En ce qui concerne le service universel du courrier, la commission sur le développement de La Poste a mesuré le profond attachement au passage régulier du facteur, notamment pour les personnes à mobilité réduite : M. François Ailleret a souligné, à ce sujet, que les normes françaises, qui prévoient une distribution six jours par semaine au domicile des destinataires, allaient au-delà des exigences communautaires, qui n'imposent la distribution que cinq jours par semaine. Il a, d'autre part, indiqué que la proportion de lettres parvenues en « J+1 », c'est-à-dire distribuées le jour ouvrable suivant celui de l'envoi, était passée de 65 % en 2003 à 83 % en 2007, tout en observant qu'il convenait sans doute de réévaluer périodiquement, et éventuellement de réajuster, les objectifs en matière de qualité du service pour tenir compte de la demande des usagers, qui peuvent, dans certains cas, préférer des offres moins onéreuses que le « J+1 » ou, dans d'autres cas, n'être pas satisfaits de l'absence de garantie de respect du délai prévu.

Il a relevé que la commission avait demandé que la mission de service universel soit confirmée pour une longue durée, afin d'assurer la visibilité des investissements qu'elle nécessite. Il faut également que La Poste soit dans une situation équitable vis-à-vis de la concurrence et donc que le surcoût du service universel soit compensé. Le code des postes et des communications électroniques a prévu, à cette fin, un fonds de compensation, auquel devraient contribuer les concurrents de La Poste : la commission a estimé que ce mécanisme devrait être mis en oeuvre dès que cela apparaîtrait nécessaire.

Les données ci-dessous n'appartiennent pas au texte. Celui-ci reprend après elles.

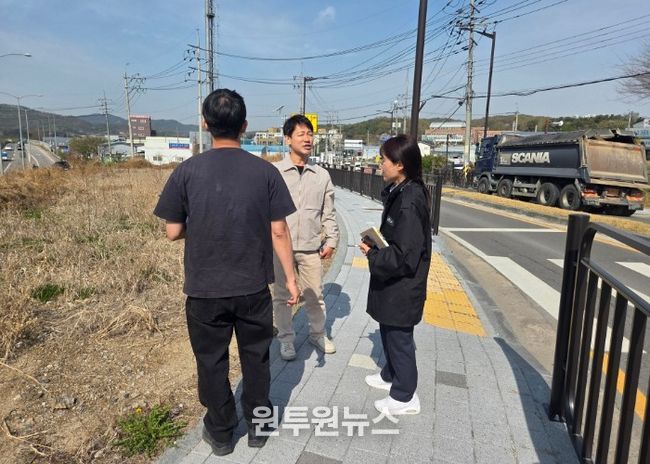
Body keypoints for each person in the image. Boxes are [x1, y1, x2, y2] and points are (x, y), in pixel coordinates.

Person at [153, 89, 300, 455]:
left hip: (204, 290)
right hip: (253, 288)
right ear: (244, 126)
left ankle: (220, 434)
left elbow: (172, 231)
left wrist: (201, 224)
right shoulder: (265, 172)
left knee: (211, 362)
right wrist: (291, 278)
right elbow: (279, 230)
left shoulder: (186, 171)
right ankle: (259, 427)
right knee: (257, 358)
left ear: (205, 124)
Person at [359, 135, 431, 416]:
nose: (380, 165)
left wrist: (373, 254)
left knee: (400, 338)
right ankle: (390, 374)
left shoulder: (410, 200)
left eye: (384, 160)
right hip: (394, 283)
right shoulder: (401, 190)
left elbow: (405, 255)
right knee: (389, 330)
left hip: (403, 284)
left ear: (400, 164)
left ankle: (404, 396)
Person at [272, 114, 339, 361]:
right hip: (281, 248)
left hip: (311, 247)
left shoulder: (321, 175)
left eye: (310, 134)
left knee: (314, 295)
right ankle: (286, 340)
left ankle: (318, 334)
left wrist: (331, 239)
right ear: (288, 139)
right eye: (301, 134)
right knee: (282, 297)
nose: (307, 139)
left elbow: (328, 212)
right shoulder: (275, 172)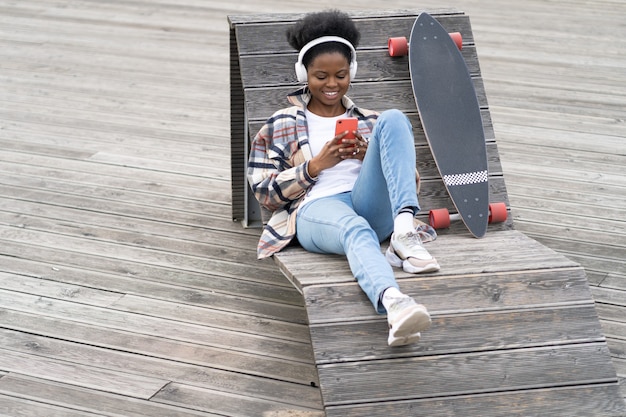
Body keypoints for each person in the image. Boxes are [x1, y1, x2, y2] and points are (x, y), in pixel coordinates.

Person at [247, 9, 440, 347]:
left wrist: (370, 156)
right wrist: (314, 166)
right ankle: (396, 304)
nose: (332, 84)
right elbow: (265, 192)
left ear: (352, 71)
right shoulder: (281, 123)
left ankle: (404, 231)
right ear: (303, 73)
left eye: (340, 75)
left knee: (394, 118)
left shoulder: (370, 120)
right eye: (321, 75)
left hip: (368, 201)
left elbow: (410, 182)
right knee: (356, 229)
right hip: (317, 209)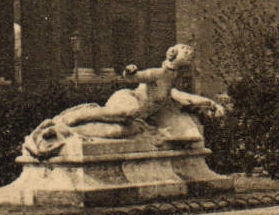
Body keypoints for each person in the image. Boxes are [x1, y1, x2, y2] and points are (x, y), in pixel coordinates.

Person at [24, 43, 223, 159]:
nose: (191, 56)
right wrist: (130, 72)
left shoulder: (172, 79)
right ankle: (74, 117)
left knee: (117, 132)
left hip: (138, 119)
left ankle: (65, 132)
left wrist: (210, 103)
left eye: (191, 54)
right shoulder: (159, 73)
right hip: (129, 100)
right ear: (175, 56)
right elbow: (135, 78)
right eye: (187, 53)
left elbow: (180, 96)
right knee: (124, 113)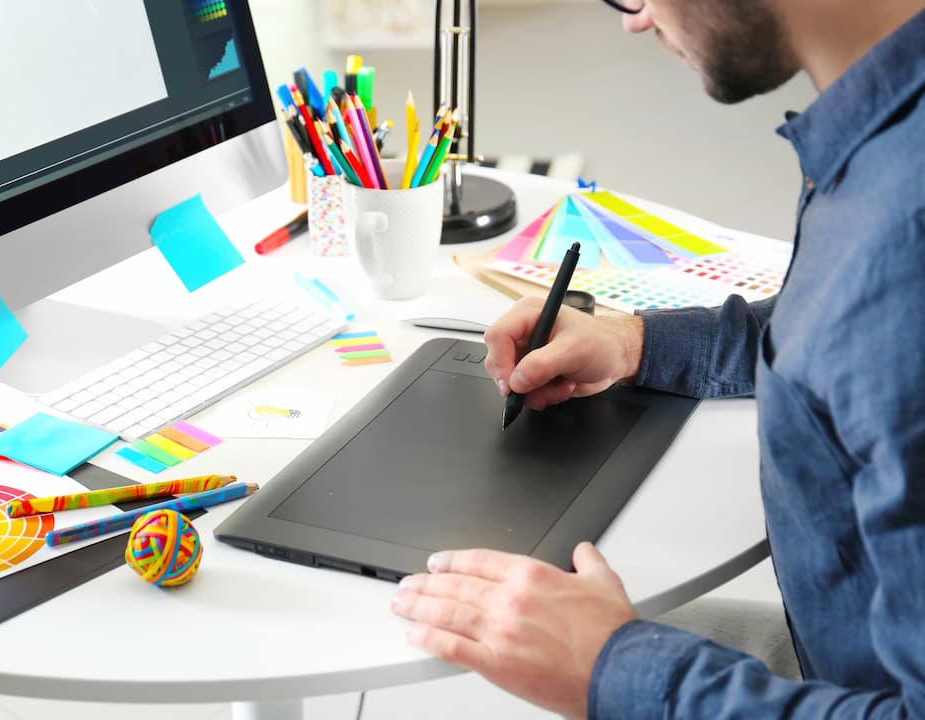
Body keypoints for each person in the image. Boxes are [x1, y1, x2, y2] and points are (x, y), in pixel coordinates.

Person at [390, 0, 925, 716]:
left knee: (452, 674)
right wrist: (636, 343)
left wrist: (615, 671)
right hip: (845, 654)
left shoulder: (903, 243)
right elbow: (841, 325)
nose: (634, 20)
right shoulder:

La contribution de La Poste à l'aménagement du territoire se traduit actuellement par l'existence de 17 000 points de contact sur l'ensemble du territoire, soit un chiffre supérieur à celui résultant des obligations définies par la loi (14 500), dont 9 000 en zone rurale, avec 4 000 bureaux de poste dans les communes de moins de 2 000 habitants, 3 600 agences postales en mairie et 1 400 relais-poste installés dans des commerces.